> [EXERCISE PROMPT] Retrieve each line that contains the word "media" from the entries below.

> [RECORDS FOR THIS EXERCISE]
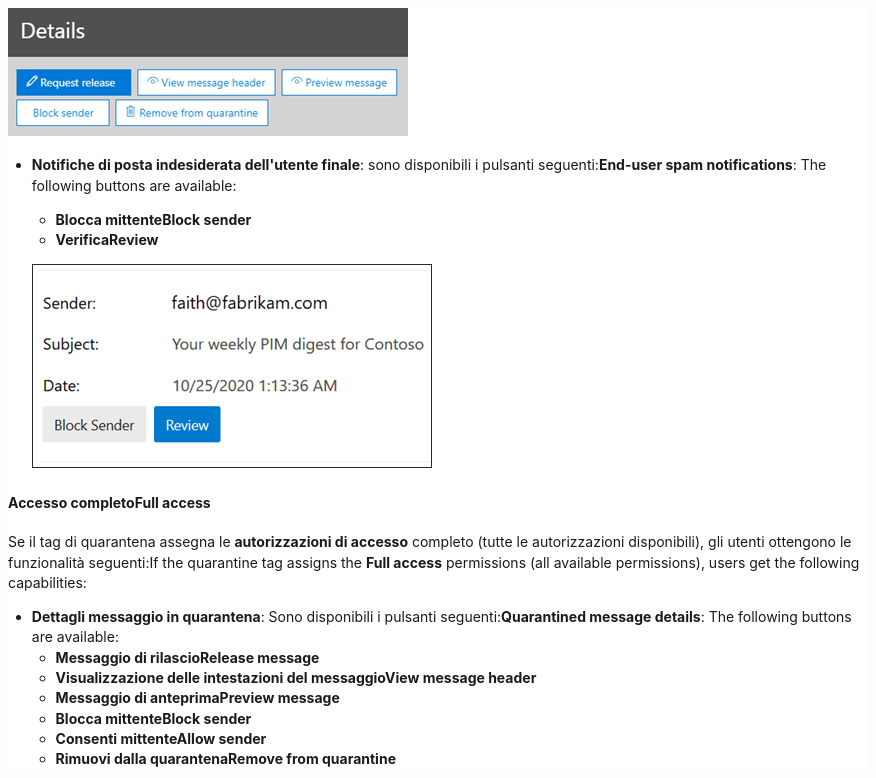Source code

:   ![Pulsanti disponibili nei dettagli del messaggio in quarantena se il tag di quarantena assegna all'utente autorizzazioni di accesso limitato](../../media/quarantine-tags-quarantined-message-details-limited-access.png)

- <span data-ttu-id="3c91a-394">**Notifiche di posta indesiderata dell'utente finale**: sono disponibili i pulsanti seguenti:</span><span class="sxs-lookup"><span data-stu-id="3c91a-394">**End-user spam notifications**: The following buttons are available:</span></span>
  - <span data-ttu-id="3c91a-395">**Blocca mittente**</span><span class="sxs-lookup"><span data-stu-id="3c91a-395">**Block sender**</span></span>
  - <span data-ttu-id="3c91a-396">**Verifica**</span><span class="sxs-lookup"><span data-stu-id="3c91a-396">**Review**</span></span>

  ![Pulsanti disponibili nella notifica di posta indesiderata dell'utente finale se il tag di quarantena concede all'utente autorizzazioni di accesso limitato](../../media/quarantine-tags-esn-limited-access.png)

#### <a name="full-access"></a><span data-ttu-id="3c91a-398">Accesso completo</span><span class="sxs-lookup"><span data-stu-id="3c91a-398">Full access</span></span>

<span data-ttu-id="3c91a-399">Se il tag di quarantena assegna le **autorizzazioni di accesso** completo (tutte le autorizzazioni disponibili), gli utenti ottengono le funzionalità seguenti:</span><span class="sxs-lookup"><span data-stu-id="3c91a-399">If the quarantine tag assigns the **Full access** permissions (all available permissions), users get the following capabilities:</span></span>

- <span data-ttu-id="3c91a-400">**Dettagli messaggio in quarantena**: Sono disponibili i pulsanti seguenti:</span><span class="sxs-lookup"><span data-stu-id="3c91a-400">**Quarantined message details**: The following buttons are available:</span></span>
  - <span data-ttu-id="3c91a-401">**Messaggio di rilascio**</span><span class="sxs-lookup"><span data-stu-id="3c91a-401">**Release message**</span></span>
  - <span data-ttu-id="3c91a-402">**Visualizzazione delle intestazioni del messaggio**</span><span class="sxs-lookup"><span data-stu-id="3c91a-402">**View message header**</span></span>
  - <span data-ttu-id="3c91a-403">**Messaggio di anteprima**</span><span class="sxs-lookup"><span data-stu-id="3c91a-403">**Preview message**</span></span>
  - <span data-ttu-id="3c91a-404">**Blocca mittente**</span><span class="sxs-lookup"><span data-stu-id="3c91a-404">**Block sender**</span></span>
  - <span data-ttu-id="3c91a-405">**Consenti mittente**</span><span class="sxs-lookup"><span data-stu-id="3c91a-405">**Allow sender**</span></span>
  - <span data-ttu-id="3c91a-406">**Rimuovi dalla quarantena**</span><span class="sxs-lookup"><span data-stu-id="3c91a-406">**Remove from quarantine**</span></span>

> [ANSWER SECTION]
:   ![Pulsanti disponibili nei dettagli del messaggio in quarantena se il tag di quarantena assegna all'utente autorizzazioni di accesso limitato](../../media/quarantine-tags-quarantined-message-details-limited-access.png)
  ![Pulsanti disponibili nella notifica di posta indesiderata dell'utente finale se il tag di quarantena concede all'utente autorizzazioni di accesso limitato](../../media/quarantine-tags-esn-limited-access.png)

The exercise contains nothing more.